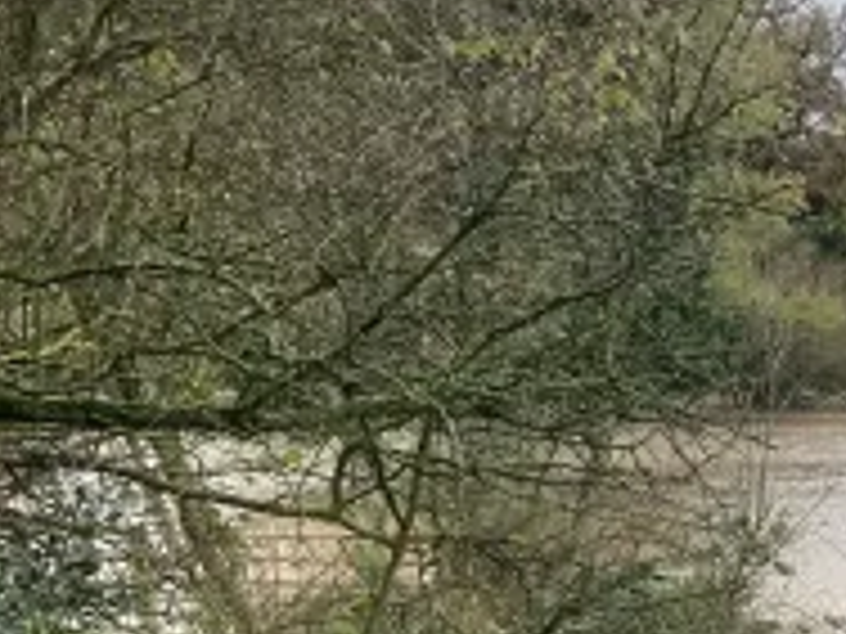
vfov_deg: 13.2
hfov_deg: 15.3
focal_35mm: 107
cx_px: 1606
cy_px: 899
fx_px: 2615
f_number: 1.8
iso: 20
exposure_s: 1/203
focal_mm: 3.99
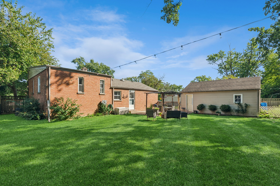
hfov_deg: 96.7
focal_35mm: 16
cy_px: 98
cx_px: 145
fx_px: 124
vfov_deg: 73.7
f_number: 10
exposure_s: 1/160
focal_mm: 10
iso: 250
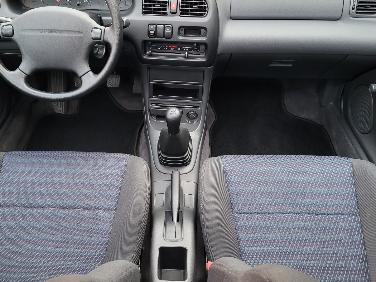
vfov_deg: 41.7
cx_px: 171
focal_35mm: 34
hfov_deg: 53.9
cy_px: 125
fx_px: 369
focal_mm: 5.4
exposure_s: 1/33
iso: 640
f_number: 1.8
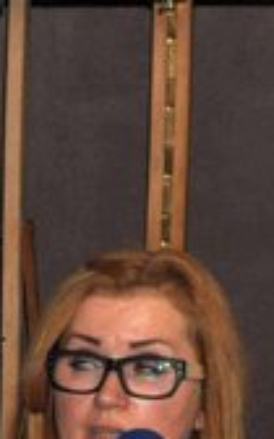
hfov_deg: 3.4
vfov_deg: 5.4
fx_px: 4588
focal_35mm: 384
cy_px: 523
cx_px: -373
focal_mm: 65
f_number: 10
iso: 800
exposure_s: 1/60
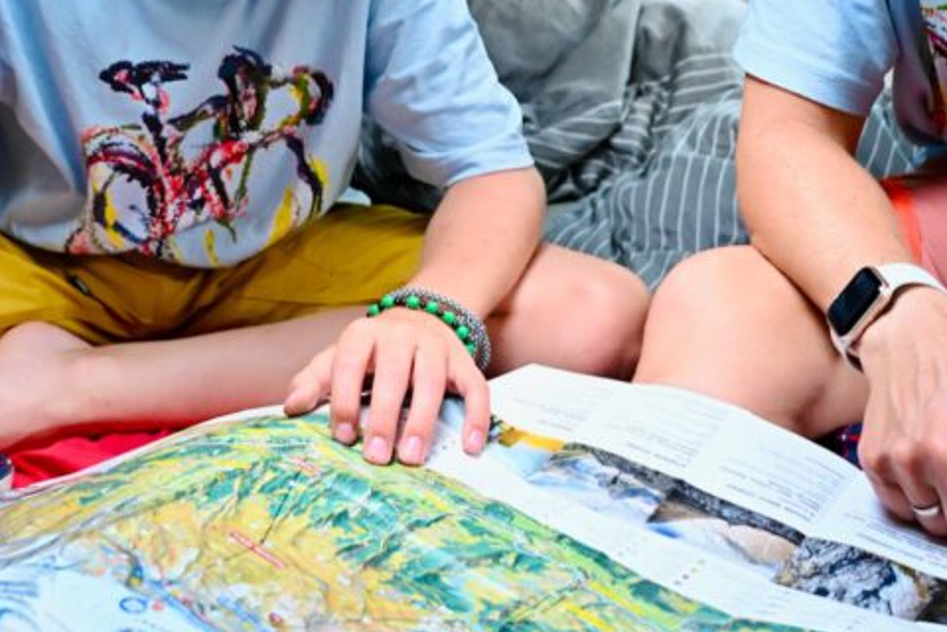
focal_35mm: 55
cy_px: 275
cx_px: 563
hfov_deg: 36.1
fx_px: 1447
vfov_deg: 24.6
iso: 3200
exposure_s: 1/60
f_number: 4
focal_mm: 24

====

= PROBLEM DESCRIPTION =
Line by line and exactly, write out the material above. Skip the pictures.

= TASK SOLUTION =
vfov_deg: 13.2
hfov_deg: 15.3
focal_35mm: 107
cx_px: 1606
cy_px: 899
fx_px: 2615
f_number: 1.8
iso: 20
exposure_s: 1/203
focal_mm: 3.99
hfov_deg: 96.7
focal_35mm: 16
cy_px: 98
cx_px: 145
fx_px: 124
vfov_deg: 73.7
f_number: 10
exposure_s: 1/160
focal_mm: 10
iso: 250
vfov_deg: 41.7
cx_px: 171
focal_35mm: 34
hfov_deg: 53.9
cy_px: 125
fx_px: 369
focal_mm: 5.4
exposure_s: 1/33
iso: 640
f_number: 1.8
hfov_deg: 3.4
vfov_deg: 5.4
fx_px: 4588
focal_35mm: 384
cy_px: 523
cx_px: -373
focal_mm: 65
f_number: 10
iso: 800
exposure_s: 1/60
focal_35mm: 55
cy_px: 275
cx_px: 563
hfov_deg: 36.1
fx_px: 1447
vfov_deg: 24.6
iso: 3200
exposure_s: 1/60
f_number: 4
focal_mm: 24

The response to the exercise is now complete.